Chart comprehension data

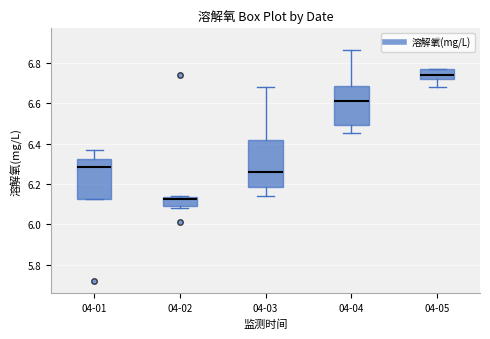

Reading left to right, transcribe this box plot: for each box, give where its median line is, the range the box spans, and where its two whiskers end, as read against the y-axis. The values are not printed on the chart, so give them approximately, as read against the axis.

04-01: median 6.28, box 6.12 to 6.32, whiskers 6.12 to 6.38
04-02: median 6.12, box 6.10 to 6.14, whiskers 6.08 to 6.14
04-03: median 6.26, box 6.18 to 6.42, whiskers 6.14 to 6.68
04-04: median 6.62, box 6.50 to 6.68, whiskers 6.46 to 6.86
04-05: median 6.74, box 6.72 to 6.78, whiskers 6.68 to 6.78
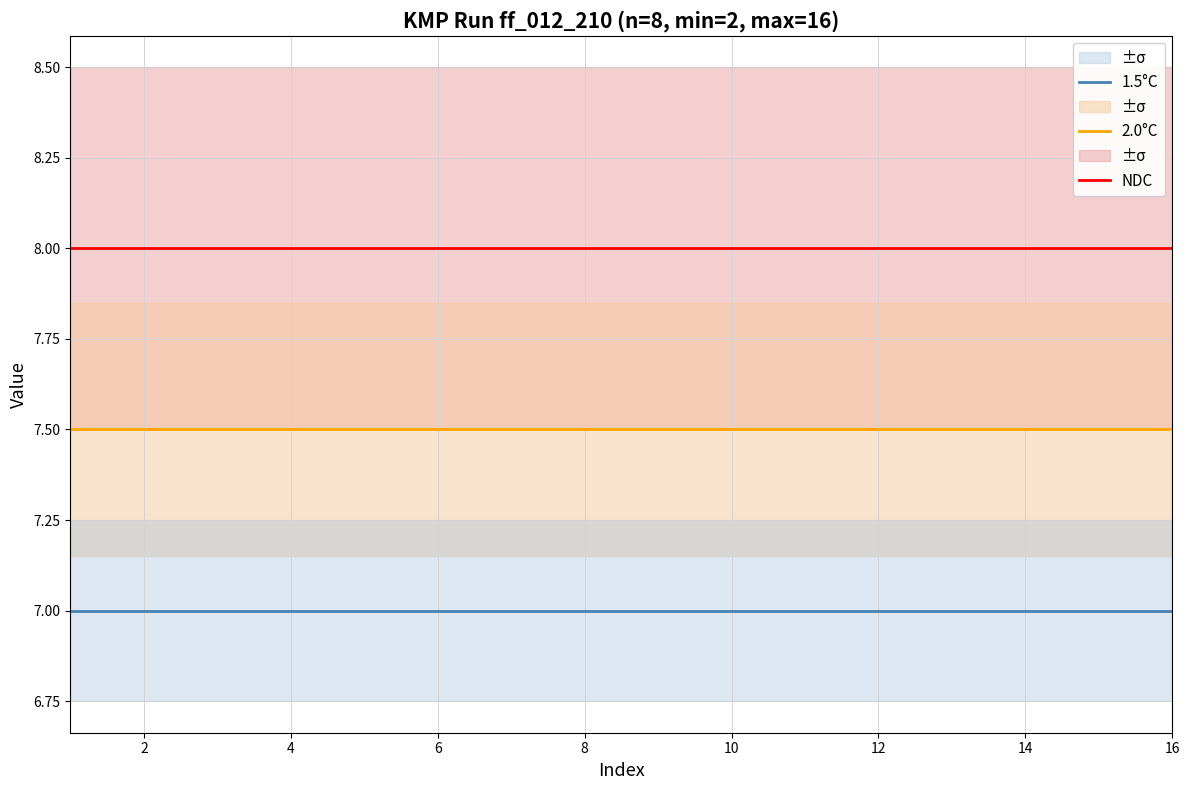

What is the total value across all series at 10?

22.5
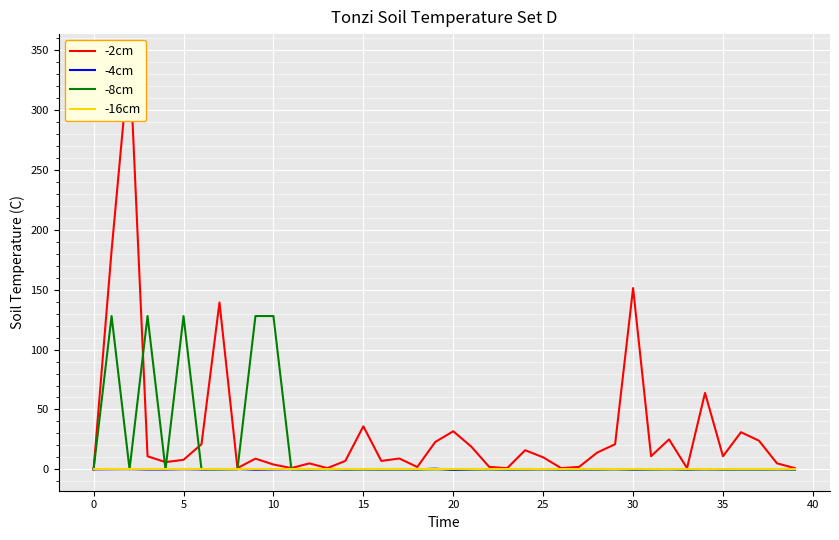

What is the difference between the maximum and minimum values in the -8cm series?

128.0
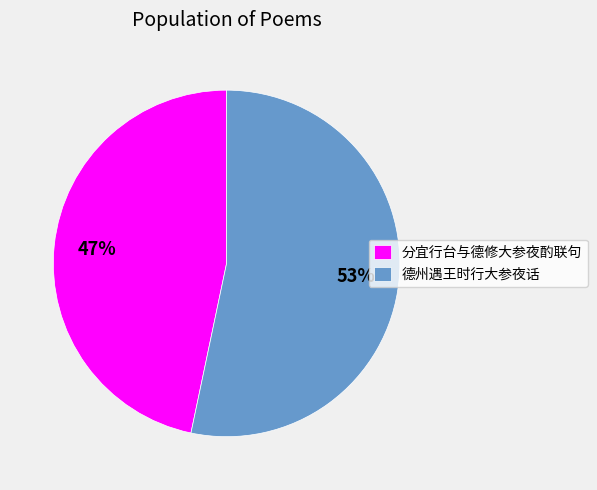

Approximately how many times larger is the value at 德州遇王时行大参夜话 compared to 分宜行台与德修大参夜酌联句?

1.1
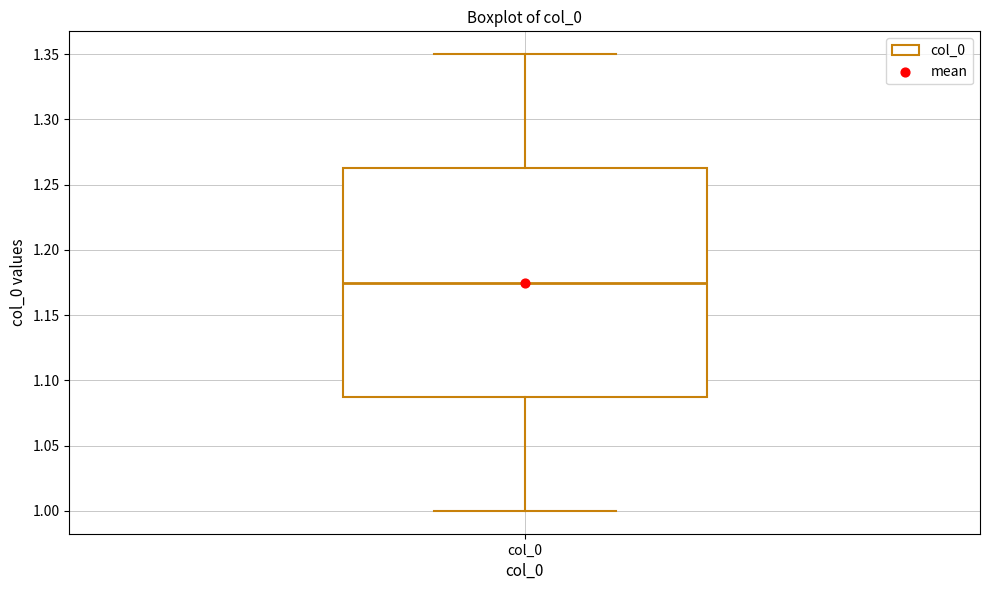

Read this box plot against the y-axis: the position of the median line, the range covered by the box, and the ends of both whiskers. The values are not printed on the chart, so give them approximately, as read against the axis.

median 1.175, box 1.090 to 1.265, whiskers 1.000 to 1.350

__TASK ITEM__. Reproduce all of the material above word for word, leaving out the pictures.

__WORKED SOLUTION__.
Reading left to right, transcribe this box plot: for each box, give where its median line is, the range the box spans, and where its two whiskers end, as read against the y-axis. The values are not printed on the chart, so give them approximately, as read against the axis.

04-01: median 6.28, box 6.12 to 6.32, whiskers 6.12 to 6.38
04-02: median 6.12, box 6.10 to 6.14, whiskers 6.08 to 6.14
04-03: median 6.26, box 6.18 to 6.42, whiskers 6.14 to 6.68
04-04: median 6.62, box 6.50 to 6.68, whiskers 6.46 to 6.86
04-05: median 6.74, box 6.72 to 6.78, whiskers 6.68 to 6.78

What is the total value across all series at 10?

22.5

What is the difference between the maximum and minimum values in the -8cm series?

128.0

Approximately how many times larger is the value at 德州遇王时行大参夜话 compared to 分宜行台与德修大参夜酌联句?

1.1

Read this box plot against the y-axis: the position of the median line, the range covered by the box, and the ends of both whiskers. The values are not printed on the chart, so give them approximately, as read against the axis.

median 1.175, box 1.090 to 1.265, whiskers 1.000 to 1.350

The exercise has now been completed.